/TradingBot_Q-Learning_DQN

Semester project for my Reinforcement Learning course: Learning trading policies via Q-learning and Deep Q-learning Networks (DQNs).

Primary LanguageJupyter Notebook

Stock Trading with Reinforcement Learning

Marc Bacvanski and Luke Davidson

Project Structure

Folder Contents
agents Code for each of the agents, specifically code to train and execute them
data Output data we collected from each of our experiments. These are mostly .pickle files, but there exist scripts to parse them.
environment The trading environment shared by our agents.

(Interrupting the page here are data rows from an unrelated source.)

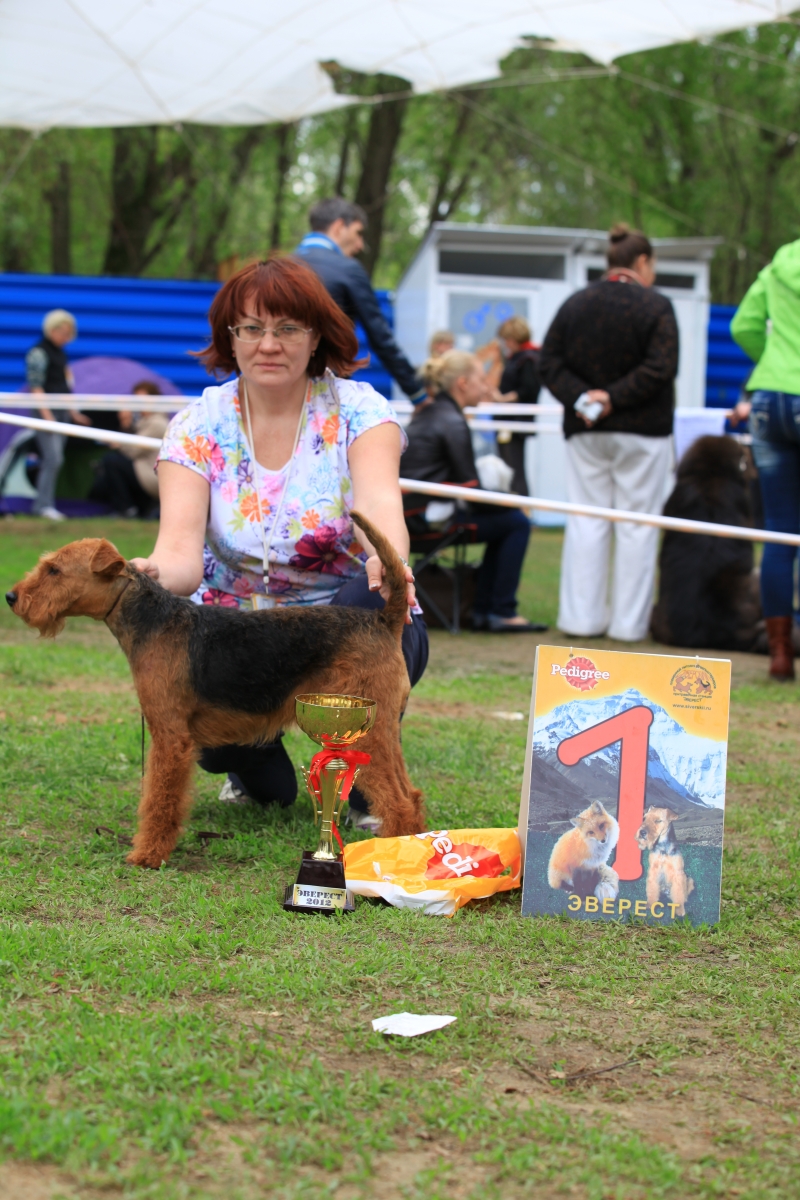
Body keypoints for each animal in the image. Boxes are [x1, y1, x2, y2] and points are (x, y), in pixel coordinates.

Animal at [7, 511, 424, 868]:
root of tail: (383, 619)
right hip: (381, 730)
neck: (151, 621)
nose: (12, 598)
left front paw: (148, 854)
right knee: (412, 794)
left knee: (399, 800)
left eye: (54, 569)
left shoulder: (170, 736)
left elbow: (160, 800)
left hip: (366, 732)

This is a heavily modified version of DI-engine's version of the AnyTrading gym.
examples Some jupyter notebooks demonstrating the usage of the environments
graphs Collection of graphs and chart outputs from our experiments
scratch Scratchpaper? Jupyter notebooks? Nothing super interesting here
utils Utility methods to collect, save, and plot data

In the root folder exist scripts to run each of the agents, like run_dqn5_agent.py and Q_learning_singleunits.py.

DQN Agents

  • DQN1 is a foolish first attempt and doesn't seem to learn
  • DQN2 uses a CNN to extract features from the entire observation space and approximate the Q values. It employs a target network and replay buffer. It sucks, most likely because it doesn't use one-hot vectors to encode past positions.
  • DQN3 is like DQN2 but with a teeny tiny NN that uses precomputed features: a 200 day and 50 day moving average. Like DQN2 it also sucks because I hadn't figured out that you have to use one-hot vectors to encode agents' past positions.
  • DQN4 finally figures out that you need to one-hot the position history. Duh. This uses a large feedforward neural network and finally produces some resemblance of profit.
  • DQN5 is like DQN4 but uses a small neural network and precomputed features: 200-day moving average, 50-day moving average, and current position, one-hotted.
  • DQN6 is like DQN4 but uses a CNN for function approximation over the entire observation space.

Tabular Q-Learning

  • Q_learning_stocks.py : Initial Q-Learning agent. Multiple updates made in Q_learning_singleunits.py
  • Q_learning_singleunits.py : Single unit trader with tunable hyperparameters. Buys and Sells only 1 unit at a time. Made to see if a very general policy/profit can be made.
  • Q_learning_multiunits.py : Multiple unit trader. Buy and Sell strategies can be changed and tuned in the init method. Trader can buy as many units up to "max_buy_units", and sells a certain percentage of owned units. Buy points are stored and profits are calculated as they sell.